Observably, this circular reflects Vietnam’s broader trend toward strengthening technical barrier alignment for textile-related consumer goods—particularly those entering service-oriented B2B channels like photography and event staging. Analysis shows the requirement is less about restricting trade and more about reinforcing traceability and consumer safety accountability within domestic downstream use. It functions primarily as a regulatory signal: while enforcement begins June 2026, full market adaptation—including supplier capacity building and inter-agency coordination—may extend beyond the initial deadline. From an industry perspective, it signals growing expectations for localized, granular compliance—not just certification, but certified documentation adapted to national administrative frameworks.

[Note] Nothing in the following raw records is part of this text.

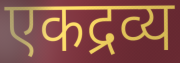
एकद्रव्यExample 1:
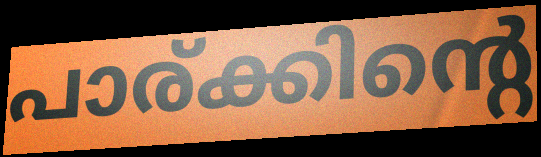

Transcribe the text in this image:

പാര്ക്കിന്റെ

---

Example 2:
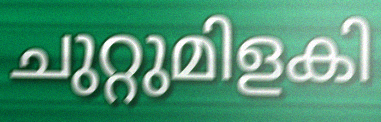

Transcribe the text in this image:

ചുറ്റുമിളകി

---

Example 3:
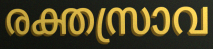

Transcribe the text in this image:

രക്തസ്രാവ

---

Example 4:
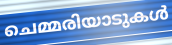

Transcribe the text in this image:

ചെമ്മരിയാടുകൾ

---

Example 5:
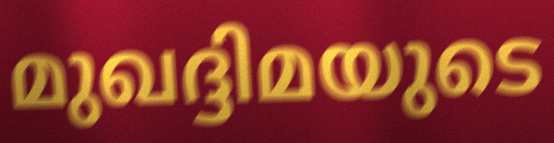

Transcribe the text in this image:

മുഖദ്ദിമയുടെ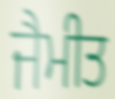
ਜੈਮੀਤ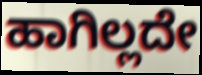
ಹಾಗಿಲ್ಲದೇ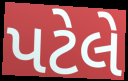
પટેલે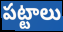
పట్టాలు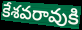
కేశవరావుకి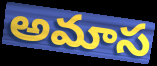
అమాస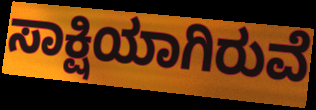
ಸಾಕ್ಷಿಯಾಗಿರುವೆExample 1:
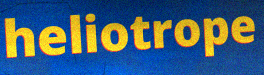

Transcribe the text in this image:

heliotrope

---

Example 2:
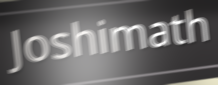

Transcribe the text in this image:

Joshimath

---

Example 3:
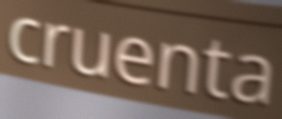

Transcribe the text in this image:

cruenta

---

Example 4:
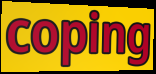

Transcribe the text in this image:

coping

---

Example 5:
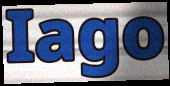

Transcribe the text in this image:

Iago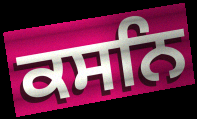
ਕਸਨਿ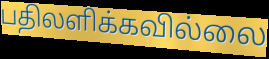
பதிலளிக்கவில்லை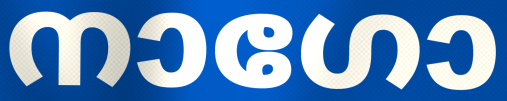
നാഗോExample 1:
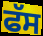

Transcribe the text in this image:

ਫੱਸ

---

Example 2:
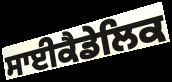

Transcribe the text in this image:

ਸਾਈਕੈਡੇਲਿਕ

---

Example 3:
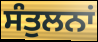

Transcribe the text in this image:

ਸੰਤੁਲਨਾਂ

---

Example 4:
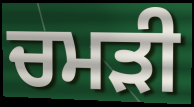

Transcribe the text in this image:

ਚਮਡ਼ੀ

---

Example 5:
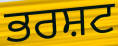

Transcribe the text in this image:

ਭਰਸ਼ਟ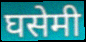
घसेमी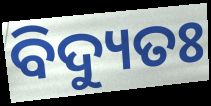
ବିଦ୍ୟୁତଃ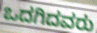
ಒದಗಿದವರು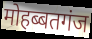
मोहब्बतगंज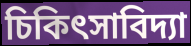
চিকিৎসাবিদ্যা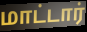
மாட்டார்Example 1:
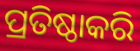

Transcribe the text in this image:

ପ୍ରତିଷ୍ଠାକରି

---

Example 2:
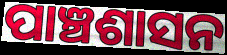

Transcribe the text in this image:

ପାଞ୍ଚଶାସନ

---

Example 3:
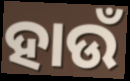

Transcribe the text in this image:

ହାଉଁ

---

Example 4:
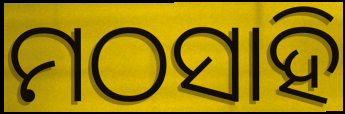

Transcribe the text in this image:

ମଠସାହି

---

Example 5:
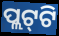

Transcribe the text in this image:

ପ୍ଲଟ୍‌ଟି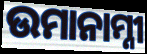
ଉମାନାମ୍ନୀ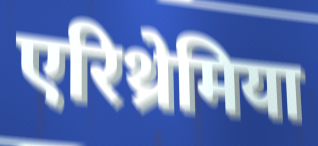
एरिथ्रेमियाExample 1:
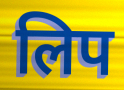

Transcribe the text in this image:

लिप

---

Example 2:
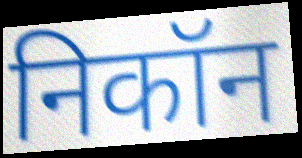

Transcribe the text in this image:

निकॉन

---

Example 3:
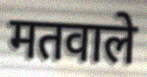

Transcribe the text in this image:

This notice marks a procedural shift rather than a substantive change in safety standards: OEKO-TEX® Standard 100 remains the benchmark, but its application now requires linguistic, institutional, and batch-level specificity under Vietnam’s domestic regulatory architecture. It is best understood not as an isolated import restriction, but as an early indicator of tightening documentation rigor across Vietnam’s textile-adjacent B2B segments.
The issuance of Circular No. 12/2026/TT-BCT introduces a targeted, enforceable documentation requirement for a niche but commercially active textile subcategory. Its significance lies not in altering material safety criteria, but in elevating administrative precision—requiring Vietnamese-language, QUACERT-recognized, batch-identified certification. For stakeholders, the priority is operational readiness: verifying accreditation pathways, updating documentation workflows, and calibrating logistics to the June 15, 2026 effective date. Currently, this is best interpreted as a defined compliance threshold—not a broad policy shift, but a concrete procedural checkpoint with measurable execution requirements.
Main source: Vietnam Ministry of Industry and Trade (MOIT), Circular No. 12/2026/TT-BCT, issued May 10, 2026.
Additional reference: QUACERT (Vietnam National Accreditation Board) public registry of foreign conformity assessment bodies — status and update frequency remain under observation as of May 2026.